Douglas saw his nemesis, SIS Middle East Division Chief Roddy Touraine, lean into the camera’s frame of view. “With all deference to our heroic and, I see, bloodied station chief, I think in the thick of it, as it were, Director, that he overlooks the obvious. This is not an Iranian attack. It comes across the causeway from Saudi. The Riyadh crowd wants to make sure King Hamad doesn’t let the Yanks use this little island as a base for operations against their fledgling little caliphate.”

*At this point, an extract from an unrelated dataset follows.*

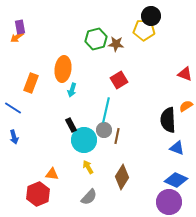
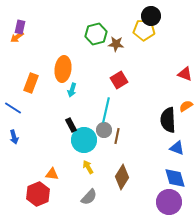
purple rectangle: rotated 24 degrees clockwise
green hexagon: moved 5 px up
blue diamond: moved 1 px left, 2 px up; rotated 50 degrees clockwise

“Whoever it is, Director,” Douglas responded, his face reddening, “we will give all assistance to the king here, but we shall not be alone in that. The Americans won’t abandon this place. The little Gulf states are all that they have left after the fall of the House of Saud and the creation of Islamyah, coming right after their pullout from Iraq. The Yanks are like sandwich meat spread thin onto the Gulfies between two very big hunks of hostile bread, Iran and Islamyah.”

In London, Barbara Currier shook her head in sadness. “Kicked out of Iran in ’79, politely pushed out of Saudi in ’03, invited to leave Iraq by their Frankenstein in ’06. Then the fall of the al Sauds last year. Now they are just hanging on in the region, with only the little guys to help them: Kuwait, Bahrain, Qatar, the Emirates, Oman. And how long can they hang on there?Sic transit gloria imperi. Just ask us.” She paused at a noise coming from the Bahrain end of the conference call. “What was that?”

A long, low rumble shook the bubble room in Bahrain. The exhaust fans seemed to cough. From London, Currier could see on her flat screen that someone who had just entered the room in Bahrain was bending over Brian Douglas, whispering something. Douglas had his hand over the microphone. He spoke briefly to those around him, and then he looked back up at the camera.